Kyverno — YAML instead of Rego, mutate/generate out of the box (for example, automatically adding a NetworkPolicy to a new namespace), built-in verifyImages for Cosign/Sigstore without external data providers. CNCF Incubating. The default for teams that need mutation and image policy and do not want yet another DSL.

CEL ValidatingAdmissionPolicy — GA in Kubernetes 1.30, MutatingAdmissionPolicy + CEL GA in 1.36. It runs inside the API server: no TLS, no Deployment, no cert-manager dependency, no failure mode of «the webhook is down → everything rejected or everything passed». It covers the class of simple declarative validations (required labels, naming conventions, transition rules), lifting the «simple-validation tax» off Kyverno/OPA. It does not displace them — image verification, multi-resource generate, and complex rules still need Kyverno.
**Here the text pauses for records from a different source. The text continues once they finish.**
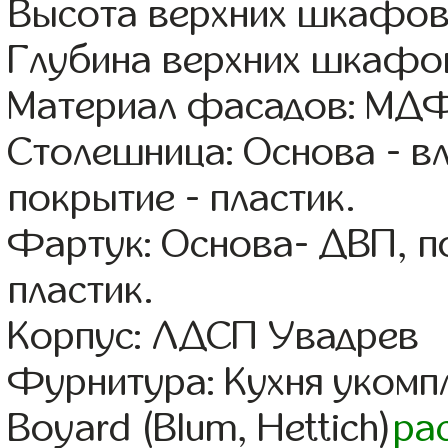
Высота верхних шкафов
Глубина верхних шкафов
Материал фасадов: МДФ
Столешница: Основа - в
покрытие - пластик.
Фартук: Основа- ДВП, п
пластик.
Корпус: ЛДСП Увадрев
Фурнитура: Кухня уком
Boyard (Blum, Hettich)
ра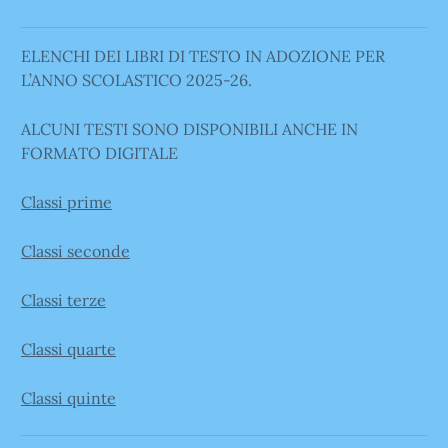
ELENCHI DEI LIBRI DI TESTO IN ADOZIONE PER
L’ANNO SCOLASTICO 2025-26.
ALCUNI TESTI SONO DISPONIBILI ANCHE IN
FORMATO DIGITALE
Classi prime
Classi seconde
Classi terze
Classi quarte
Classi quinte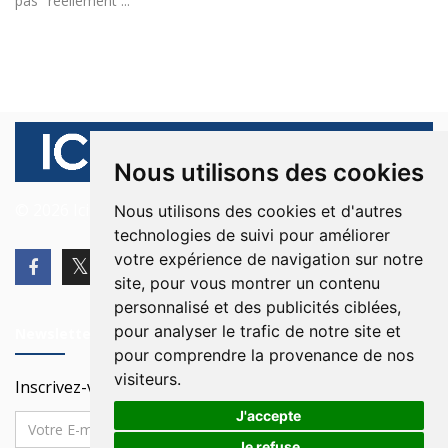
pas "réellement ...
Nous utilisons des cookies
© 2026 Ici Beyrouth. Tous les droits sont réservés.
Nous utilisons des cookies et d'autres
technologies de suivi pour améliorer
votre expérience de navigation sur notre
site, pour vous montrer un contenu
personnalisé et des publicités ciblées,
pour analyser le trafic de notre site et
Newsletter
pour comprendre la provenance de nos
visiteurs.
Inscrivez-vous à notre Newsletter
J'accepte
Je refuse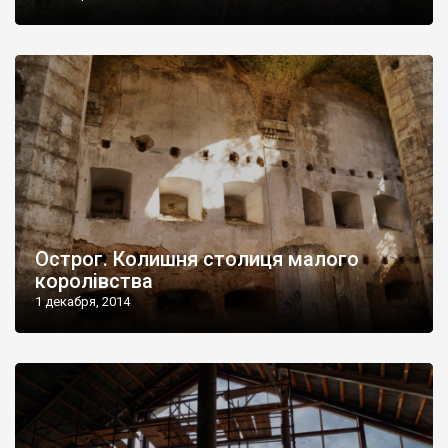
Острог. Колишня столиця малого
королівства
1 декабря, 2014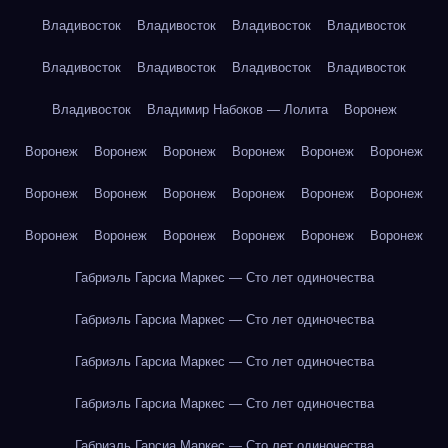
Владивосток
Владивосток
Владивосток
Владивосток
Владивосток
Владивосток
Владивосток
Владивосток
Владивосток
Владимир Набоков — Лолита
Воронеж
Воронеж
Воронеж
Воронеж
Воронеж
Воронеж
Воронеж
Воронеж
Воронеж
Воронеж
Воронеж
Воронеж
Воронеж
Воронеж
Воронеж
Воронеж
Воронеж
Воронеж
Воронеж
Габриэль Гарсиа Маркес — Сто лет одиночества
Габриэль Гарсиа Маркес — Сто лет одиночества
Габриэль Гарсиа Маркес — Сто лет одиночества
Габриэль Гарсиа Маркес — Сто лет одиночества
Габриэль Гарсиа Маркес — Сто лет одиночества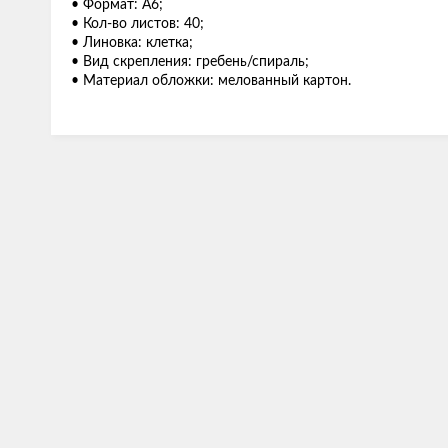
• Формат: А6;
• Кол-во листов: 40;
• Линовка: клетка;
• Вид скрепления: гребень/спираль;
• Материал обложки: мелованный картон.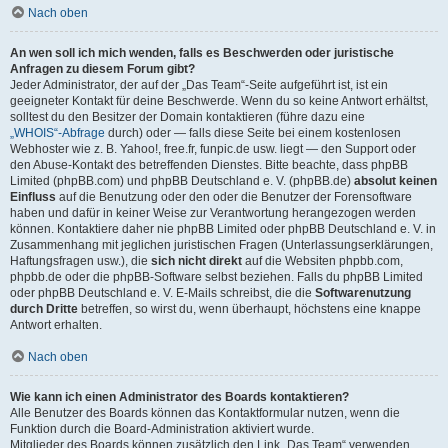
Nach oben
An wen soll ich mich wenden, falls es Beschwerden oder juristische
Anfragen zu diesem Forum gibt?
Jeder Administrator, der auf der „Das Team“-Seite aufgeführt ist, ist ein
geeigneter Kontakt für deine Beschwerde. Wenn du so keine Antwort erhältst,
solltest du den Besitzer der Domain kontaktieren (führe dazu eine
„WHOIS“-Abfrage
durch) oder — falls diese Seite bei einem kostenlosen
Webhoster wie z. B. Yahoo!, free.fr, funpic.de usw. liegt — den Support oder
den Abuse-Kontakt des betreffenden Dienstes. Bitte beachte, dass phpBB
Limited (phpBB.com) und phpBB Deutschland e. V. (phpBB.de)
absolut keinen
Einfluss
auf die Benutzung oder den oder die Benutzer der Forensoftware
haben und dafür in keiner Weise zur Verantwortung herangezogen werden
können. Kontaktiere daher nie phpBB Limited oder phpBB Deutschland e. V. in
Zusammenhang mit jeglichen juristischen Fragen (Unterlassungserklärungen,
Haftungsfragen usw.), die
sich nicht direkt
auf die Websiten phpbb.com,
phpbb.de oder die phpBB-Software selbst beziehen. Falls du phpBB Limited
oder phpBB Deutschland e. V. E-Mails schreibst, die die
Softwarenutzung
durch Dritte
betreffen, so wirst du, wenn überhaupt, höchstens eine knappe
Antwort erhalten.
Nach oben
Wie kann ich einen Administrator des Boards kontaktieren?
Alle Benutzer des Boards können das Kontaktformular nutzen, wenn die
Funktion durch die Board-Administration aktiviert wurde.
Mitglieder des Boards können zusätzlich den Link „Das Team“ verwenden.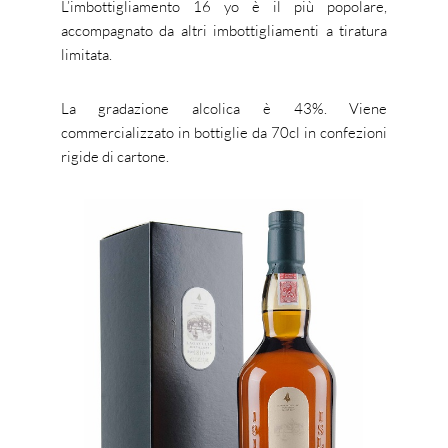
L’imbottigliamento 16 yo è il più popolare,
accompagnato da altri imbottigliamenti a tiratura
limitata.
La gradazione alcolica è 43%. Viene
commercializzato in bottiglie da 70cl in confezioni
rigide di cartone.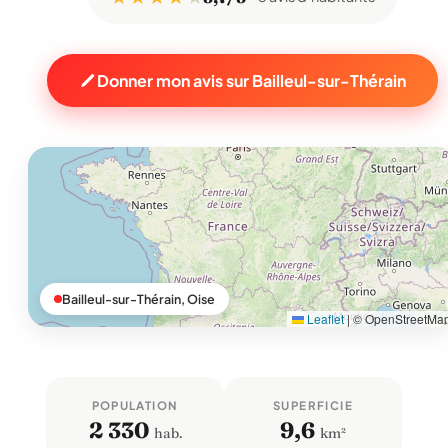
Donner mon avis sur Bailleul-sur-Thérain
Bailleul-sur-Thérain, Oise
Leaflet
|
© OpenStreetMa
POPULATION
SUPERFICIE
2 330
9,6
hab.
km²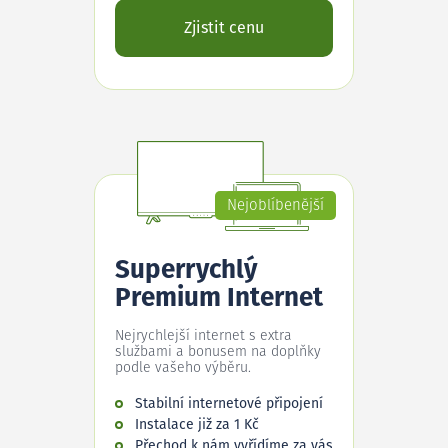
Zjistit cenu
Nejoblíbenější
Superrychlý
Premium Internet
Nejrychlejší internet s extra
službami a bonusem na doplňky
podle vašeho výběru.
Stabilní internetové připojení
Instalace již za 1 Kč
Přechod k nám vyřídíme za vás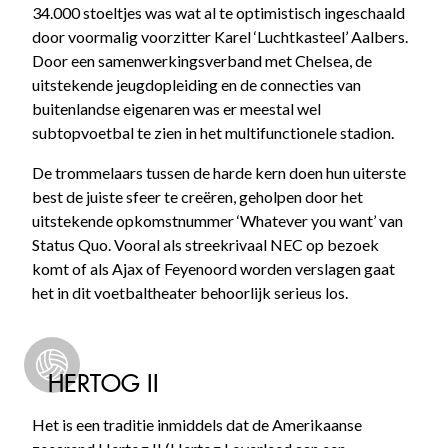
34.000 stoeltjes was wat al te optimistisch ingeschaald
door voormalig voorzitter Karel ‘Luchtkasteel’ Aalbers.
Door een samenwerkingsverband met Chelsea, de
uitstekende jeugdopleiding en de connecties van
buitenlandse eigenaren was er meestal wel
subtopvoetbal te zien in het multifunctionele stadion.
De trommelaars tussen de harde kern doen hun uiterste
best de juiste sfeer te creëren, geholpen door het
uitstekende opkomstnummer ‘Whatever you want’ van
Status Quo. Vooral als streekrivaal NEC op bezoek
komt of als Ajax of Feyenoord worden verslagen gaat
het in dit voetbaltheater behoorlijk serieus los.
HERTOG II
Het is een traditie inmiddels dat de Amerikaanse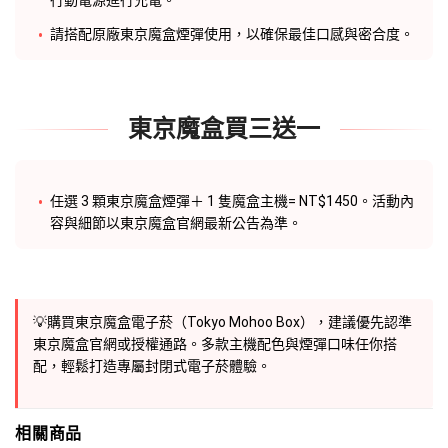
行動電源進行充電。
請搭配原廠東京魔盒煙彈使用，以確保最佳口感與密合度。
東京魔盒買三送一
任選 3 顆
東京魔盒煙彈
＋ 1 隻
魔盒主機
= NT$1450。活動內
容與細節以東京魔盒官網最新公告為準。
💡購買東京
魔盒電子菸
（
Tokyo Mohoo Box
），建議優先認準
東京魔盒官網
或授權通路。多款主機配色與煙彈口味任你搭
配，輕鬆打造專屬封閉式電子菸體驗。
相關商品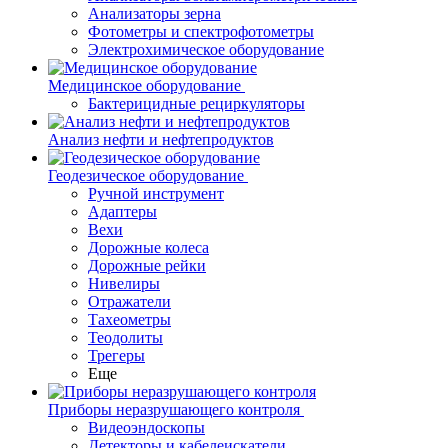
Анализаторы зерна
Фотометры и спектрофотометры
Электрохимическое оборудование
Медицинское оборудование
Бактерицидные рециркуляторы
Анализ нефти и нефтепродуктов
Геодезическое оборудование
Ручной инструмент
Адаптеры
Вехи
Дорожные колеса
Дорожные рейки
Нивелиры
Отражатели
Тахеометры
Теодолиты
Трегеры
Еще
Приборы неразрушающего контроля
Видеоэндоскопы
Детекторы и кабелеискатели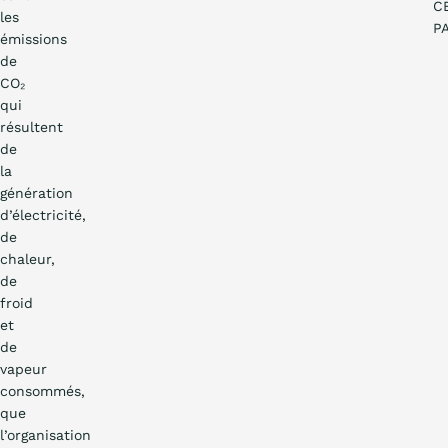
C
les
P
émissions
de
CO₂
qui
résultent
de
la
génération
d’électricité,
de
chaleur,
de
froid
et
de
vapeur
consommés,
que
l’organisation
A working guide: CEL for simple, Kyverno for middle ground and image policy, OPA Gatekeeper for teams with complex cross-resource logic and a Rego culture.

What breaks PaC in production

  • failurePolicy: Ignore on a ValidatingWebhookConfiguration. Default in many tutorials. Under load or during an incident the policy engine degrades — admission defaults to allow, the bypass activates precisely when it is most dangerous. Always Fail.
  • enforcementAction: dryrun forever. Gatekeeper's killer feature is dryrun mode for observing blast radius before flipping to deny. But if it stays for half a year, it is no longer a policy — it is logging. A hard timeline: dryrun one week → deny.
  • One gigantic ConstraintTemplate / ClusterPolicy. Impossible to debug, impossible to review, an exception for a single namespace breaks all the others.
  • PaC without unit tests. OPA Rego ships with a built-in testing framework, Kyverno with kyverno cli test. An AI-generated policy without a test is an AI-generated security incident.

Where this lands

Policy as Code in the AI-code era is not a way to slow developers back down to pre-AI speeds. It is deterministic guardrails that let you release human review on repetitive patterns (required labels, image tags, resource limits, IAM wildcards) and keep it where it actually matters (architecture, business logic, edge cases). The speed-versus-control paradox is resolved not by choosing «speed or control», but by moving control out of the manual lane into the automatic one.

Without that bridge an AI agent is an amplifier of mistakes. With it, an AI agent is an amplifier of team throughput.